DELCOURT, DELECOURT
Les Delcourt sont des fondeurs de cloches médiévaux. Leur nom est aussi bien orthographié Delcourt, Delecourt ou De Le Court. Il n'y a pas spécifiquement d'orthographe prédominante. Ce sont des fondeurs d'origine française, bien que les chahutées frontières de l'époque n'aient rien à voir avec celles d'aujourd'hui. Le nom comporte les fondeurs : Nicolas Delecourt, Jean Delecourt, Florent Delecourt. Les liens de parenté ne sont pas forcément tous établis. Jean et Florent sont frères, c'est tout ce que nous savons. Il ne serait pas plus étonnant que ça que Nicolas soit le père, mais ce n'est pas prouvé.

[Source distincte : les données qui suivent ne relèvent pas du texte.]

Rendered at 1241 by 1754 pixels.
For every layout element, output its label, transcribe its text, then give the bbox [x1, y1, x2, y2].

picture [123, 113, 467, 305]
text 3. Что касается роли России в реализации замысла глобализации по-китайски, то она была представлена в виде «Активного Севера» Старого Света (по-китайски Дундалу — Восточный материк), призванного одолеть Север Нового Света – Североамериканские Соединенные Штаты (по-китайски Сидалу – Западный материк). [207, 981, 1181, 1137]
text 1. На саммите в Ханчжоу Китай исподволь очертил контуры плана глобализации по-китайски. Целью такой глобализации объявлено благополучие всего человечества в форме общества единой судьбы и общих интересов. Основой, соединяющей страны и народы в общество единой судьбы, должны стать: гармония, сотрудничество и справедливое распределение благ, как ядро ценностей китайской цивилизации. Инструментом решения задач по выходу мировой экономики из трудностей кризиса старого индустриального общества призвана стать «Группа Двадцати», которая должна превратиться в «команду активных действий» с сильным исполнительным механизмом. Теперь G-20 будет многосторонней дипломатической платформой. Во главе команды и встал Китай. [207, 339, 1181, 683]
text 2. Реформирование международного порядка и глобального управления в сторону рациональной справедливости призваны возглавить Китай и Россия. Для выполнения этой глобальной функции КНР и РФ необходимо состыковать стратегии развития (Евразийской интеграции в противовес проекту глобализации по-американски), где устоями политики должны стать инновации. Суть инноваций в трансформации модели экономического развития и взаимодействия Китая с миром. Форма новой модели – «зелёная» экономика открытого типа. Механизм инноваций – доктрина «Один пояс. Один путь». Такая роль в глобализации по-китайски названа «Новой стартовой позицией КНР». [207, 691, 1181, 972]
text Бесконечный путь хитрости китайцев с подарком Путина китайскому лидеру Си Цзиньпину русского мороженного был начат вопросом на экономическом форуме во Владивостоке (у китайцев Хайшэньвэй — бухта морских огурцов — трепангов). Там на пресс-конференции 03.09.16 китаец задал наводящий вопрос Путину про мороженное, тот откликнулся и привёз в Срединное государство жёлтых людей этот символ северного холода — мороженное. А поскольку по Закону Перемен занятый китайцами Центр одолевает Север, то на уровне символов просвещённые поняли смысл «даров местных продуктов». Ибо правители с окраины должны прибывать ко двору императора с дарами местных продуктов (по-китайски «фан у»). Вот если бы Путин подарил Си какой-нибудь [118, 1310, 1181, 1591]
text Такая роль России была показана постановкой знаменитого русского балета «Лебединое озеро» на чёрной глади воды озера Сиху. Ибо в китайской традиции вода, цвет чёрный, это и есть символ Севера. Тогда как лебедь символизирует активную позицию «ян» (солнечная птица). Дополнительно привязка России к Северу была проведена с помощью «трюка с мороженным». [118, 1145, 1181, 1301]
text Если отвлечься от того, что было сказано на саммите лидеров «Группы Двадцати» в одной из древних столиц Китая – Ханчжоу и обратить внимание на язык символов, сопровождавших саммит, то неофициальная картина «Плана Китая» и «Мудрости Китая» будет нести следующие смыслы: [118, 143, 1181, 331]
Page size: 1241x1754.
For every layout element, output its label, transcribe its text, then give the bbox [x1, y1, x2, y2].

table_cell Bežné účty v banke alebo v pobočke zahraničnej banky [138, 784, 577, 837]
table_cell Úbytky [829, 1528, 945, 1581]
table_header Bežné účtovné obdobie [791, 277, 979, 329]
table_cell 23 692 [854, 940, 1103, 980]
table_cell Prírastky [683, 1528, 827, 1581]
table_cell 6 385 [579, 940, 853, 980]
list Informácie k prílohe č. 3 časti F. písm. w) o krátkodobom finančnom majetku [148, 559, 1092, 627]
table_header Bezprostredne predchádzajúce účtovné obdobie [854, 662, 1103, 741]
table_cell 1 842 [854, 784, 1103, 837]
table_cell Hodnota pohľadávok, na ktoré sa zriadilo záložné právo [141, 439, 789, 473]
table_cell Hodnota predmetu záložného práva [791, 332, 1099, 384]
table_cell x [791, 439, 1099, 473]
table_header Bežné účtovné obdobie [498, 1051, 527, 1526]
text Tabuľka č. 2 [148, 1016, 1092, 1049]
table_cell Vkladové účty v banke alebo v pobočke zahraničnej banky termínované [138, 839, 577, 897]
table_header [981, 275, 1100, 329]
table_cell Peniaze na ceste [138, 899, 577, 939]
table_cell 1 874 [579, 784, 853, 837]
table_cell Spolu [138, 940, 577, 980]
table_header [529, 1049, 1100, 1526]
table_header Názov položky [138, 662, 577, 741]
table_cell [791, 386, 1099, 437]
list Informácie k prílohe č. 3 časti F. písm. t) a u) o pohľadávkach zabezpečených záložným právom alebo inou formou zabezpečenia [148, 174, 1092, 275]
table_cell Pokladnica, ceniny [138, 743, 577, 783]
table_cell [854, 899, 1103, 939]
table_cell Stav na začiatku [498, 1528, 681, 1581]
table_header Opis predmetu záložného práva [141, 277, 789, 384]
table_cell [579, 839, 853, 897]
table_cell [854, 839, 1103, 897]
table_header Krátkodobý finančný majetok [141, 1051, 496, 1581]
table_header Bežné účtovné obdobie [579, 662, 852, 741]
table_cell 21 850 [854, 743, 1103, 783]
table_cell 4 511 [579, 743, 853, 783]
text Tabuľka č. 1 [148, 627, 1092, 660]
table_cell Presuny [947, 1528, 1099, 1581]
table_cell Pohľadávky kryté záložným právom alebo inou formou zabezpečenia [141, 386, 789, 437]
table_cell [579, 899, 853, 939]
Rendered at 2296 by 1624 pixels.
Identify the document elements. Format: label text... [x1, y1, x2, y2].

Leur établissement semble se situer aux alentours de Douai en France. Ils ne sont donc en principe pas originaires du Bassigny lorrain. Leur activité les amène à avoir une assez forte itinérance. Ils s'établiront aussi bien en Wallonie qu'en Flandre. Sous les Pays-Bas des Habsbourg (1482-1549) et les Pays-Bas espagnols (1549-1713), ces délimitations n'avaient aucun sens. Ainsi, ils passèrent de l'Artois au Comté de Flandre sans rencontrer le moindre souci, ou tout du moins, nous le supposons.
** DELECOURT Nicolas
Connu comme fondeur entre 1549 et 1553. Sa carrière fut probablement
plus étendue, mais nous n'en gardons aucune trace. Il est fils
de Jehan De Le Court, né en 1523 à Cambrai. Il
déclare être né à Cambrai dans un acte pour
lequel nous n'avons pas de référence, et en déclare
de même sur la cloche Aubéron. Par la suite, il est établi
qu'il travaillait à Douai. Actif en France à : Douai (1549),il
ne lui est connu aucune autre réalisation.
Nicolas De Le Court est reçu bourgeois de Douai le 8 novembre 1549. Il était un maître fondeur de cloches, comme nous l'apprend cet acte de la ville de Douai : A maistre Nicolas Delecourt, fondeur de cloches demeurant en ladite ville de Douay ... avoir fait et fondu 9 appeaulx de metal pour servir d'orloge du beffroi d'icelle ville, pesans les 8 appeaulx au nombre de 2811 Libvres et pour ung petit appeau qu'il a refondu pesant 681 Libvres, la somme de 702 (... suite illisible).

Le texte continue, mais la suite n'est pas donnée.